Lean proved this program correct; then I found a bug

This article’s framing and title are odd. The author, in fact, found no bugs or errors in the proven code. She says so at the end of the article:

> The two bugs that were found both sat outside the boundary of what the proofs cover. The denial-of-service was a missing specification. The heap overflow was a deeper issue in the trusted computing base, the C++ runtime that the entire proof edifice assumes is correct.

Still an interesting and useful result to find a bug in the Lean runtime, but I’d argue that doesn’t justify the title. Or the claim that “the entire proof edifice” is somehow shaky.

It’s important to note that this is the Lean runtime that has a bug, not the Lean kernel, which is the part that actually does the verification (aka proving). [1] So it’s not even immediately clear what this bug would really apply to, since obviously no one’s running any compiled Lean code in any kind of production hot path.

[1] https://lean-lang.org/doc/reference/latest/Elaboration-and-C...

I’ve had similar experiences with code I’ve proven correct, although my issues were of the more common variety than the overflow issue - subtle spec bugs. (I think the post mentions the denial of service issue as related to this: a spec gap)

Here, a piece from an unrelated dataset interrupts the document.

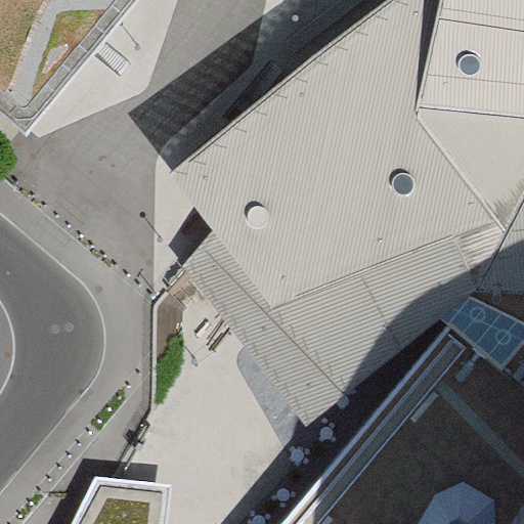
[(0,0),(0,116),(19,133),(94,43),(129,0),(0,0)]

If you have a spec that isn’t correct, you can certainly write code that conforms to that spec and write proofs to support it. It just means you have verified a program that does something other than what you intended. This is one of the harder parts of verification: clearly expressing your intention as a human. As programs get more complex these get harder to write, which means it isn’t uncommon to have lean or rocq proofs for everything only to later find “nope, it has a bug that ultimately traces back to a subtle specification defect.” Once you’ve gone through this a few times you quickly realize that tools like lean and rocq are tricky to use effectively.

I kinda worry that the “proof assistants will fix ai correctness” will lead to a false sense of assurance if the specs that capture human intention don’t get scrutinized closely. Otherwise we’ll likely have lots of proofs for code that isn’t the code the humans actually intended due to spec flaws.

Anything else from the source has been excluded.